Hacker Newsnew | past | comments | ask | show | jobs | submitlogin
Astrée Static Analyzer for C and C++ (absint.com)
91 points by transpute on Feb 3, 2023 | hide | past | favorite | 41 comments


The company behind Astrée, AbsInt, was founded by members of Professor Reinhard Wilhelm’s compiler research group at Saarbrücken university in Germany. They are well known for their WCET (worst case execution time) analyser aiT and one of the very successful examples in Germany which manages to transfer first class academic research results into practical real world applications. Happy to see their work mentioned here on hn!


Note that Astrée was developed in France, by researchers from Inria. AbsInt sells it packaged as a product (with support, etc), but the bulk of the research was done in the 2000's by researchers such as Cousot.

This is also the case with CompCert, which is still developed mostly by French researchers (with an open-source, non-commercial license), and packaged in commercial form by AbsInt.


Ah, good to know (and I guess this explains the accent aigu :)). Well, there's a lot of excellent CS research in France, too - and nice to see there's a collaboration (the French border is just around the corner from Saarbrücken).

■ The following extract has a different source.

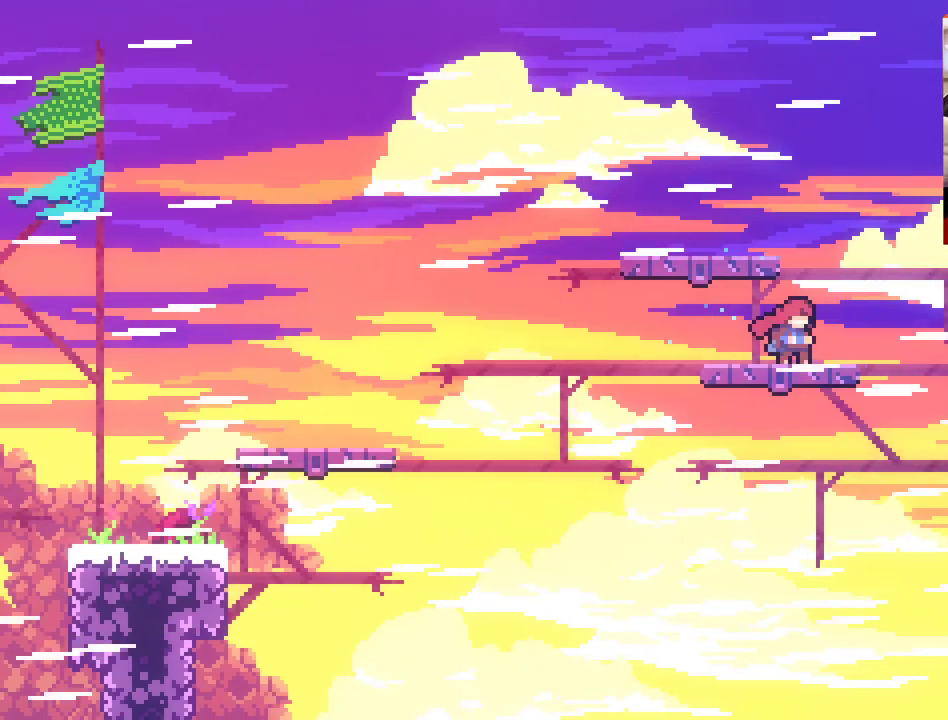
{"buttons": [], "left_stick": "right", "right_stick": "center", "events": [[367, "left_stick", "right"]]}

If AbsInt is packing Cousot-adjacent work, does it stand for "ABStract INTerpretation"? Because that'd be cool.


From their website:

> The company name is an acronym for “abstract interpre­tation”, a sophisticated approach to static program analysis formalized by Patrick and Radhia Cousot at the Laboratoire d’Informatique, Grenoble in 1977. It is by implementing this approach that we were able to develop our unique, highly successful products.



Nice feature set. I was optimistic it was a free tool that I could use on some personal projects but after reading some of the features I was confident that it was definitely paid.


For C, Frama-C + Eva plug-in does essentially the same job as Astrée (with small differences of support for specific features) and is open-source and freely available.

(There is an experimental C++ front-end, but it is not ready for industrial size C++ that makes extensive use of the standard library)


Frama-C is big reason why I think learning and writing C makes still sense in 2023.


Not only paid, but presumably expensive enough that if you have to ask how much it costs, you probably can't afford it. I can't find a price for a license on their site. :-/


Abstract interpreters and static analyzers are really powerful and not that hard to implement, compared to the little competition we have in this space.

I am surprised with the lack of startups in the area. It's just a bit of abstract algebra. With Datalog, the barrier of entry is pretty low: https://arxiv.org/abs/2012.10086

I have personally implemented a few of the features provided by Astrée, e.g. array bounds check, using the ideas described in: https://link.springer.com/book/10.1007/978-3-662-03811-6


I thought abstraction interpretation on the level that astree claims to implement is supposed to be extremely hard, which is why almost nobody else tries to do it. I only know of two that try:

http://kestreltechnology.com/technology.html

https://github.com/NASA-SW-VnV/ikos



It took some eagle eye to spot the link, but they have the source in a self-hosted copy of gitlab: https://git.frama-c.com/pub/frama-c and a sibling repo is also interesting where they seem to apply analysis to some open source code as an example: https://git.frama-c.com/pub/open-source-case-studies


Also Mathworks Polyspace Code Prover: https://mathworks.com/products/polyspace-code-prover.html


I _think_ Perforce's QA-C uses abstract interpretation, but I'm not 100% sure.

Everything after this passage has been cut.